WORK TO COMPLETE →
a) Answer these questions about the preparedness commentary:
(i) What does being prepared mean to those who accept that change is constant?
(ii) What does the commentary say the COVID-19 pandemic has given us new evidence of?
(iii) What did those who emptied the shelves fill their garages with?
b) Reproduce the preparedness commentary word for word from "In these past" to "trinket they’re selling.".

PAGE EXTRACT →

In these past few weeks, we’ve seen things change, quickly and dramaticallyWe’ve heard the prophets of doom tell us to “prepare,” almost always by buying whatever book, video or trinket they’re selling. 

Change is constant and those who accept that know being prepared means being able to see a new reality and adapt behavior and thinking to it.  Preparedness means being ready to see that the old ways of reacting will not be helpful.  

The COVID-19 pandemic is new. It has given us new evidence of the eternal reality that evil lurks among us and must be confronted and defeated day-by-day. While most of us struggled to adapt to the empty shelves, the concept of “social distancing,” and the economic devastation of this pandemic, others went a different direction.  Those who emptied the shelves and filled their garages with toilet paper, surgical masks, hand sanitizer, and pasta sought to create and profit from shortages and misery.

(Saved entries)
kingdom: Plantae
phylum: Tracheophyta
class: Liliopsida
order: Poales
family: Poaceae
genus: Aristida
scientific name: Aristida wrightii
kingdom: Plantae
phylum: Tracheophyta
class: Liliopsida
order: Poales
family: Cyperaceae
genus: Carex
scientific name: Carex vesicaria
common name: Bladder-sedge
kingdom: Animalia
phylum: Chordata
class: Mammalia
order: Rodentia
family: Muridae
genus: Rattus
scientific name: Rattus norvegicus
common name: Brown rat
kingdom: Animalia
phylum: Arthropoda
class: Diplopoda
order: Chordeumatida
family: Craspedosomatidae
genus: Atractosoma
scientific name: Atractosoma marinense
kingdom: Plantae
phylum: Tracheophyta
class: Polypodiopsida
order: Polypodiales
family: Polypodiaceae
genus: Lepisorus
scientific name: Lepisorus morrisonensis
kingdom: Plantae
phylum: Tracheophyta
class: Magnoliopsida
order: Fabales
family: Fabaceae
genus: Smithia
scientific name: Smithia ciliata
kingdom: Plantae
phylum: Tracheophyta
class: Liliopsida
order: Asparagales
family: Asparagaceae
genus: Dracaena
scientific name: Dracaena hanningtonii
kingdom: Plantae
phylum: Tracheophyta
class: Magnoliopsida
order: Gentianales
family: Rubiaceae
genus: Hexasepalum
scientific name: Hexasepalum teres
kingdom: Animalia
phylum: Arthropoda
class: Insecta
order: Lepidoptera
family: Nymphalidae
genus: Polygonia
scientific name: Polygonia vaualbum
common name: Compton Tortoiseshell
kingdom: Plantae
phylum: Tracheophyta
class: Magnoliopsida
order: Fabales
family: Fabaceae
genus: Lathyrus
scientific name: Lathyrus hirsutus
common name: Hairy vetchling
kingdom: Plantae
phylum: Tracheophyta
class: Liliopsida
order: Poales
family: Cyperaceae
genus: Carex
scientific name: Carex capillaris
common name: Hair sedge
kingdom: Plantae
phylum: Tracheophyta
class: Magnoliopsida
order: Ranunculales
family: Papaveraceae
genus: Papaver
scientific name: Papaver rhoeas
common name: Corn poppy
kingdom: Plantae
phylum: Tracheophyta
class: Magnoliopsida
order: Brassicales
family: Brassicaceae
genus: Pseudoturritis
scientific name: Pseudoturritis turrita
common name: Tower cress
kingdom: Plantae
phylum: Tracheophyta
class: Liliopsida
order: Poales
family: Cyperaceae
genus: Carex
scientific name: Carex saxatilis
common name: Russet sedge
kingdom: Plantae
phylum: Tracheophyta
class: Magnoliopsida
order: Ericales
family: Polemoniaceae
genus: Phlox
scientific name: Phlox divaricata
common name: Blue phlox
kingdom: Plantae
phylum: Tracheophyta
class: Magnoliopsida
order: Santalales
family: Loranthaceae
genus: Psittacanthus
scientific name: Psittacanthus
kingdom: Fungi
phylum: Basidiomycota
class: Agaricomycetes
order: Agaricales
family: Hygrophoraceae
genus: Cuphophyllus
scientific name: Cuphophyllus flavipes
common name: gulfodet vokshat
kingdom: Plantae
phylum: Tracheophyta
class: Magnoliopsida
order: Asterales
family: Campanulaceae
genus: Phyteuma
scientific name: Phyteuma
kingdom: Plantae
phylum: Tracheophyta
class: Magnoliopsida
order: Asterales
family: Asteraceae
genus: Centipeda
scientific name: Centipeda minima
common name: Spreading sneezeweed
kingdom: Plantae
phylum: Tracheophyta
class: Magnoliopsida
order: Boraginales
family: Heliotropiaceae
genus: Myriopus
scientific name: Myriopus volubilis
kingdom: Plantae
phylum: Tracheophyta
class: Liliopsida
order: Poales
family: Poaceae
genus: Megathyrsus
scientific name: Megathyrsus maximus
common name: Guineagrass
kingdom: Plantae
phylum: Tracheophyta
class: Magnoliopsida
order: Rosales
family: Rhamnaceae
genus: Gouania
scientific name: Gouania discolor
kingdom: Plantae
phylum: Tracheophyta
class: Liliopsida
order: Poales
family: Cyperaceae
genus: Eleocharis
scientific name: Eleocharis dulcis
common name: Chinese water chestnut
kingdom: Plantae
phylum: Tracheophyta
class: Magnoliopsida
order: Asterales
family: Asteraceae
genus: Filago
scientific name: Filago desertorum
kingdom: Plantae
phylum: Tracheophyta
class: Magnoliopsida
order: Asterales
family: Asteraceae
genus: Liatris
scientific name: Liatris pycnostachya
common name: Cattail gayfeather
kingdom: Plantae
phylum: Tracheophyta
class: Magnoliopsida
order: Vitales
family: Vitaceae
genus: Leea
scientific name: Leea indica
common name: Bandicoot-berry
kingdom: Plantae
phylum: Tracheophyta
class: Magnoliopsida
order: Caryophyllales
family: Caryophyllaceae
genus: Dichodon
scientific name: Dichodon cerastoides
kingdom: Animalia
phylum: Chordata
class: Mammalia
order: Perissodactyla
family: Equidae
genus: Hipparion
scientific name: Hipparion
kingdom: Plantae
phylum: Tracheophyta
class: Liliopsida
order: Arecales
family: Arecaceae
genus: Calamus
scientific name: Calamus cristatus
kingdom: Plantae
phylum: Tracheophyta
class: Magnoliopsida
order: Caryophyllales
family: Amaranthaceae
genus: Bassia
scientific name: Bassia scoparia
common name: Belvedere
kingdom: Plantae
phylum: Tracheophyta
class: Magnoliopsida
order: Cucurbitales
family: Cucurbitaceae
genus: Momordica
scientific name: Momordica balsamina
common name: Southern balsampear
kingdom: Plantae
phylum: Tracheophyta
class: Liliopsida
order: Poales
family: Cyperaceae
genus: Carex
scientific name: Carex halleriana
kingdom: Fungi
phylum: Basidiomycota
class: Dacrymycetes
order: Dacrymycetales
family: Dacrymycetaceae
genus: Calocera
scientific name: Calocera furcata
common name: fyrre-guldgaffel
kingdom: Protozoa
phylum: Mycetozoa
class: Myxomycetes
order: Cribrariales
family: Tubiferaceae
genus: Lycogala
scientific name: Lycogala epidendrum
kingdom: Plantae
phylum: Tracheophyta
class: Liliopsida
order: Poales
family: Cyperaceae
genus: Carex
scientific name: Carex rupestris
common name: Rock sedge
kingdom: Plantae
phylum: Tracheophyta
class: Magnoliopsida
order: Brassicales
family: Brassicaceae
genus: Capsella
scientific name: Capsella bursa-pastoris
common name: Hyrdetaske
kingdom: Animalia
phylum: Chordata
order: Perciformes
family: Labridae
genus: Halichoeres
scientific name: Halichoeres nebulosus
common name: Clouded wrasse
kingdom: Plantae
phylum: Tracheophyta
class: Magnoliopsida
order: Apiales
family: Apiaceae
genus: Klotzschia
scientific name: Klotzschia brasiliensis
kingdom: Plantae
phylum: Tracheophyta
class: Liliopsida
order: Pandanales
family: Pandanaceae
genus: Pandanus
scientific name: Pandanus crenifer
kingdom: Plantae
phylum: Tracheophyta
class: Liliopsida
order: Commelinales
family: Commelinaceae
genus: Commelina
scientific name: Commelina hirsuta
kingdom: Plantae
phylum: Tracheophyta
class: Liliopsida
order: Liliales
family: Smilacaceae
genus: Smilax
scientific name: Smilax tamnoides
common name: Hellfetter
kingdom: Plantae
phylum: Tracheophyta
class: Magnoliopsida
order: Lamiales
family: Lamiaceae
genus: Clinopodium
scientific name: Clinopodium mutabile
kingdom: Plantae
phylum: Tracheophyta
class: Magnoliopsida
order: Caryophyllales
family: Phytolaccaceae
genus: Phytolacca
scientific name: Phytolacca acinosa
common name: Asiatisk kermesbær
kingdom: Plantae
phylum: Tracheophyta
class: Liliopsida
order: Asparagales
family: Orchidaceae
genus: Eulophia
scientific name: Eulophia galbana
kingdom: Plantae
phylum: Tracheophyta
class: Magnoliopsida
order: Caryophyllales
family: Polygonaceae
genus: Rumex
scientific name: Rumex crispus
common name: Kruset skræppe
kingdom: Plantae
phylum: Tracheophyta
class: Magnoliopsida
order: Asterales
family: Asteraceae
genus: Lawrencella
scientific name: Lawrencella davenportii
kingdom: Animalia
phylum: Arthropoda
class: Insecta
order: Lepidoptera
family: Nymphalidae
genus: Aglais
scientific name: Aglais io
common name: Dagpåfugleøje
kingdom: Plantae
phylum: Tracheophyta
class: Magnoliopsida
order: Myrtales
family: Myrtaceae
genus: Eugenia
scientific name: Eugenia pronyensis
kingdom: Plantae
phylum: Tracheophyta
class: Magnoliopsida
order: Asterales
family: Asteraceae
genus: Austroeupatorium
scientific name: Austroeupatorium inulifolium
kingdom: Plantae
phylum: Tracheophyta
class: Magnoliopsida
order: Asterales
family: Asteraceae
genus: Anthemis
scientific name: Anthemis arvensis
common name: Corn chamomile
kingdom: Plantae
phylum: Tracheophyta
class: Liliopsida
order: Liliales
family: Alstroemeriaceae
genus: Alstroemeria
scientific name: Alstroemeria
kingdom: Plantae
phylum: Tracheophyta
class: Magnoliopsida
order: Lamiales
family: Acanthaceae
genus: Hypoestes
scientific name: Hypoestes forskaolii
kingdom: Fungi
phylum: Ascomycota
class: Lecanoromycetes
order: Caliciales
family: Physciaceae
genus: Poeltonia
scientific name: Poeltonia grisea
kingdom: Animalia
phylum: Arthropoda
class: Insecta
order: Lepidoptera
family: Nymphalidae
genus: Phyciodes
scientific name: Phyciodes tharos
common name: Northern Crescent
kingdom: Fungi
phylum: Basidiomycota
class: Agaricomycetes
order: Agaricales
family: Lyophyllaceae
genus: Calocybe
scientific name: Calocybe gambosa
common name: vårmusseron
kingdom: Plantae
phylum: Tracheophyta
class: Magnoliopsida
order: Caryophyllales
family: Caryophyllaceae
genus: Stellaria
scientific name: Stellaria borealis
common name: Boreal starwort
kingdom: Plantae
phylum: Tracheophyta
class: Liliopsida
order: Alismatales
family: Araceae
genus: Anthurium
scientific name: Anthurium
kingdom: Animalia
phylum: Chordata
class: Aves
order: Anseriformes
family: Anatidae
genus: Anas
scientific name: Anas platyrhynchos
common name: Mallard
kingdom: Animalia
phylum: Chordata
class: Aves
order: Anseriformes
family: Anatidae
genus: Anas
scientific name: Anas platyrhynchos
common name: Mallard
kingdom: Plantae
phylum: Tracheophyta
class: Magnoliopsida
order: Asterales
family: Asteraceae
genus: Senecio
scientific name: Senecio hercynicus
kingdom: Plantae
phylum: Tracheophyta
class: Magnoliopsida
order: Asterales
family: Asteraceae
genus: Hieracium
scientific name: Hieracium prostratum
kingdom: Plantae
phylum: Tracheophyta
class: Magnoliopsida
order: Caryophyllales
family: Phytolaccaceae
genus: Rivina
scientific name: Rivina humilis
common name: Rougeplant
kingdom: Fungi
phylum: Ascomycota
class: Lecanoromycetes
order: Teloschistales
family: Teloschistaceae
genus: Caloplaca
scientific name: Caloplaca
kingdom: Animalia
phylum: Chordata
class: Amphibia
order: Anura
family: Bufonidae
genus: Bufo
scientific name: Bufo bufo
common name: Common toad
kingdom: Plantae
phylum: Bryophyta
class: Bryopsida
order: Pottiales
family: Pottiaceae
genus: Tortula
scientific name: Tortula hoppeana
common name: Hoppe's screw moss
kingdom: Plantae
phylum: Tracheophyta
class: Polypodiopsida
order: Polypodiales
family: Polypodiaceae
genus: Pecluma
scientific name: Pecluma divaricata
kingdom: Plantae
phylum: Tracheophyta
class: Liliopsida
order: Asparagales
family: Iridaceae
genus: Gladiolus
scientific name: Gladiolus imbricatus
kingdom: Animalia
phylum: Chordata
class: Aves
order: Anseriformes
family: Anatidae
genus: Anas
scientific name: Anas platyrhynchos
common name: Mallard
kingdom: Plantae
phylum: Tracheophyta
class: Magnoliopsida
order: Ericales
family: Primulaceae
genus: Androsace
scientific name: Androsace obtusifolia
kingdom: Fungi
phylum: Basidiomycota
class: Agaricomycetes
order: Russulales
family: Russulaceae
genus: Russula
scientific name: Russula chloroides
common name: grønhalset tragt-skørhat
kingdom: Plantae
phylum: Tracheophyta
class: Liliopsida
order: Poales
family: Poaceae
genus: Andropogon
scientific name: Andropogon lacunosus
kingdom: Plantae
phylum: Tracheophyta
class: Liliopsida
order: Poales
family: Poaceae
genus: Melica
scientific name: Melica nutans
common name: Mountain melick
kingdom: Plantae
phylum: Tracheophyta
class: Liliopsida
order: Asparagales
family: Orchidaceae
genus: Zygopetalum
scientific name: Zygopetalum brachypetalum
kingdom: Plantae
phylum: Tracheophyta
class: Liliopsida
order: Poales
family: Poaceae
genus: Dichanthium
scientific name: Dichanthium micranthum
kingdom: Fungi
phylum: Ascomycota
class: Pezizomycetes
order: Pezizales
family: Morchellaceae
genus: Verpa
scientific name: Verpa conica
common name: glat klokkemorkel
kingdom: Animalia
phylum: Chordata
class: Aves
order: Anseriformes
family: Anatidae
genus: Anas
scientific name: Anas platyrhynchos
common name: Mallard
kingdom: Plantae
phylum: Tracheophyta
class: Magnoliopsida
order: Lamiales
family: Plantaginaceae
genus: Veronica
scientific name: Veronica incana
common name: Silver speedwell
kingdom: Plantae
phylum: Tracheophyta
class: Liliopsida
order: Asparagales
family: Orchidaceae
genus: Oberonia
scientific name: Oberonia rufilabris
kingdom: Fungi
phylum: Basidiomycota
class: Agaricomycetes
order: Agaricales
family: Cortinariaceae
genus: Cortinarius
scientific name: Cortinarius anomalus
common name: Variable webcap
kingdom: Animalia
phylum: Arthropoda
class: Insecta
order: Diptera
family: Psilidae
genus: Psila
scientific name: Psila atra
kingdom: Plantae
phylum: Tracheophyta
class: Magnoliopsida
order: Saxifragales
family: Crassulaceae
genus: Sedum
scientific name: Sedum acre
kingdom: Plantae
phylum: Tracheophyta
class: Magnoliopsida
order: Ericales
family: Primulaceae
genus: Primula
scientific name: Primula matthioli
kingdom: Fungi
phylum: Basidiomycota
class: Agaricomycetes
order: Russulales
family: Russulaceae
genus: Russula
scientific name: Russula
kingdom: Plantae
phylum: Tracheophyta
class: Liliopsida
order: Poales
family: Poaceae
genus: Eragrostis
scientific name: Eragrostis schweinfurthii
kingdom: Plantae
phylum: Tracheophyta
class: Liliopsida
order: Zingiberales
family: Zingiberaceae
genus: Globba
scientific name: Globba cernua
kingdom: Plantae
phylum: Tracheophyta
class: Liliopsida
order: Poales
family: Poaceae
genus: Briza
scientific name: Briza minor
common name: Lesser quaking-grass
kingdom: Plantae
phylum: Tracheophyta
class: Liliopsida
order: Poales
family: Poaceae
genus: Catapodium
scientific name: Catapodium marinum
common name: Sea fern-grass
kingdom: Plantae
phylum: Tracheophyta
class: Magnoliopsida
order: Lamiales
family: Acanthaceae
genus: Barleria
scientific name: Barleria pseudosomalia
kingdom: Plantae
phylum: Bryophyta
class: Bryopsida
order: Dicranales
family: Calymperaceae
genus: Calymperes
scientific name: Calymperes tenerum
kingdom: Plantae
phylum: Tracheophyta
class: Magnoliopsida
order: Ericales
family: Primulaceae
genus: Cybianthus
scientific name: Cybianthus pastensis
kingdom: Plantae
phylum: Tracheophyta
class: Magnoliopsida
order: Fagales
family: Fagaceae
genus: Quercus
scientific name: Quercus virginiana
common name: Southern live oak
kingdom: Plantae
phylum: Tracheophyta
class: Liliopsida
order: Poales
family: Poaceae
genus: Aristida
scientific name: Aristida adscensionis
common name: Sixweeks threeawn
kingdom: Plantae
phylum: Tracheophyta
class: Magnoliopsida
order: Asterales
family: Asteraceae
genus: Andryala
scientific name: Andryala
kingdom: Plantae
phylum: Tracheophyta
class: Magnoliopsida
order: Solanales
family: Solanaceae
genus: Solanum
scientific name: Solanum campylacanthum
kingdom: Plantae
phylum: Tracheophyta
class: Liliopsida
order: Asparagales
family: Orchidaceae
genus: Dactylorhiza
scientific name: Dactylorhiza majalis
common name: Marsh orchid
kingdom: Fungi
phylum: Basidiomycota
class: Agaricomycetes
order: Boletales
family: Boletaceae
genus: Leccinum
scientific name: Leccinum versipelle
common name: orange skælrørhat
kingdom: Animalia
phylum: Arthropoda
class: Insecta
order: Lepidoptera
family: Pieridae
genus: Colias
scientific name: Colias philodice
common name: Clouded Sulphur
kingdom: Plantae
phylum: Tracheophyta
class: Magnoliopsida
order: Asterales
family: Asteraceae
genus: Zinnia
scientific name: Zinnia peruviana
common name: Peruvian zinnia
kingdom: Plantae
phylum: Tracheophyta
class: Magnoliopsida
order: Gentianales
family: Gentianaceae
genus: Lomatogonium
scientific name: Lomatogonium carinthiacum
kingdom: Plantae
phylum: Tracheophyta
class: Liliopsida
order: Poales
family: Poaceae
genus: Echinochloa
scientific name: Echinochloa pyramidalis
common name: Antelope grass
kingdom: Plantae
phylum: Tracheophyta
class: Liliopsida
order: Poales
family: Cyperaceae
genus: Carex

TASK-BY-TASK SOLUTIONS →
a)
(i) Being able to see a new reality and adapt behavior and thinking to it.
(ii) The eternal reality that evil lurks among us and must be confronted and defeated day-by-day.
(iii) Toilet paper, surgical masks, hand sanitizer, and pasta.

b)
In these past few weeks, we’ve seen things change, quickly and dramaticallyWe’ve heard the prophets of doom tell us to “prepare,” almost always by buying whatever book, video or trinket they’re selling.